先日のペルー戦で「4-1」で快勝したサッカー日本代表。
試合でゴールやアシストを決めて、「無双」した三苫選手がいま”事故”に巻き込まれている。
原因は誤訳だ。
試合後のインタビューで三苫選手が、
「結果だけ見れば『相手が弱い』とか『簡単じゃない』と言われるかもしれないですが、そんなことはないと思います」
と言ったのを、ペルーのメディアが「南米の弱いチームに良い結果で勝つことができた」と報じたから、現地ではサポーターが怒ってただいま炎上中。
三苫選手はむしろペルーの強さを称えたのに、誤訳によって悪役にされてしまった。
でも、もともとの原因は誤解だから、事実が広まっていけば自然と鎮火されるはず。
誤訳が原因でこのぐらいの騒ぎが起こることは、世界的にはそうめずらしいことじゃないと思うけど、なかには歴史を変えるようなモノもある。
日本史でみると、日米和親条約の”誤訳”が有名だ。
私たちのマスターは将軍ではなく、神である。
そんな考え方で幕府の権威が否定されたら、社会の秩序は乱れてしまうということで、江戸幕府はキリスト教を禁止した。

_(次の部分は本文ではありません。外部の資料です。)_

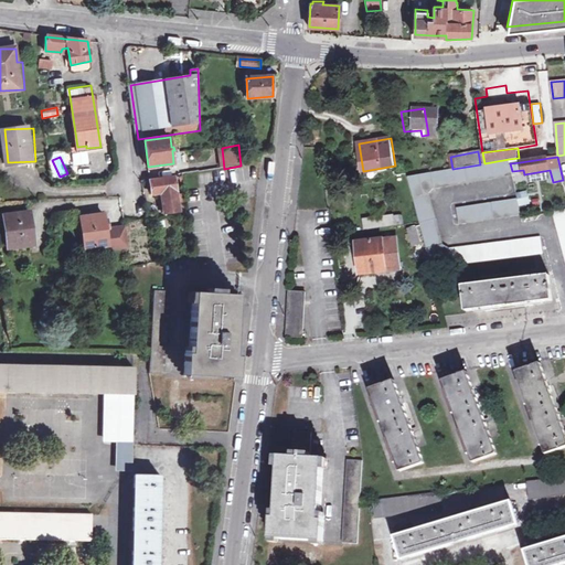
[(513,177),(510,163),(509,159),(484,163),(480,164),(452,169),(435,171),(408,176),(433,268),(544,254),(542,237),(451,247),(446,245),(430,194),(435,189),(513,177)]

そして始まった”鎖国”は200年ほど続いて、アメリカの軍人ペリーがそれを終わらせたと、日本ではよく言われる。
でも、知人のアメリカ人に言わせると、「ペリーは政府の意思を伝えるメッセンジャーで、その権限も政府から与えられたにすぎない。だから鎖国を終わらせたのは彼じゃなくて、アメリカ政府だよ」となる。
このへんの見方の違いは大したことないとしても、言葉の解釈を間違えると、とんでもないコトになる。
アメリカ全権のペリーと幕府が1854年に日米和親条約を結んで、下田と箱館の2港を開くことになって鎖国は終了した。
ちなみにこれは「通商(貿易)は拒否するが、港は開く」という内容で、4年後の日米通商航海条約で貿易が始まったから、鎖国を実質的に終わらせたのはこの条約と言ってよし。
このとき握手をした日本とアメリカは、この条約には「誤訳」という地雷があったことにまだ気付いていなかった。
日米和親条約の第11条にはこう書いてある(現代語訳)。
「両本条約調印の日より18か月以降経過した後に、米国政府は下田に領事を置くことができる」
つまり1年半後に、アメリカは下田に領事館を設置できると。
これについて和文では「兩國政府に於て」と、日米の両方が同意したら、という条件がある。
でも、英文では「provided that either of the two Governments」と、両国のどちらかが望めば領事館を置くことができる、となっている。
兩國と eitherは明らかに別の言葉だ。
国内には開国に反対する勢力も多かった日本側は、同意なんてしないつもりだったから、領事館の設置はないと考えていたが、アメリカ側は1年と半年が過ぎれば置くと考えていた。
日本は港を開放してアメリカ船の寄港を認めただけで、きっと開国する意思はなかったのだろう。
でもアメリカは最初から、自国の代表を住まわせるつもりだった。
第12条には「両国はこの条約を遵守する義務がある」と書いてあるから、後で領事館の設置をめぐって、そんな話は聞いてない! と日米で大モメになる。
結局は日本が折れて、下田に米領事館が設置された。
この誤訳がどちらかのミスかは分かっていない。
日本を開国させるために、幕府の役人が意図的に”誤訳”をしたという説もある。
最後に日本がゆずったことには、”過失”があったということかもしれないから、その可能性は高そう。
どっちにしても今となっては、ただの歴史秘話でしかない。
三苫選手の理不尽な誤訳騒動も、結局は時間が解決する。
でも、ペルーのサポーターの中には、「ミトマの言っていることは完全に正しい。0-4で負けたんだぜ? 俺たちはこの現実を受け入れるべきだ」と燃料を加える人も出てきたから、鎮火は長引きそうだ。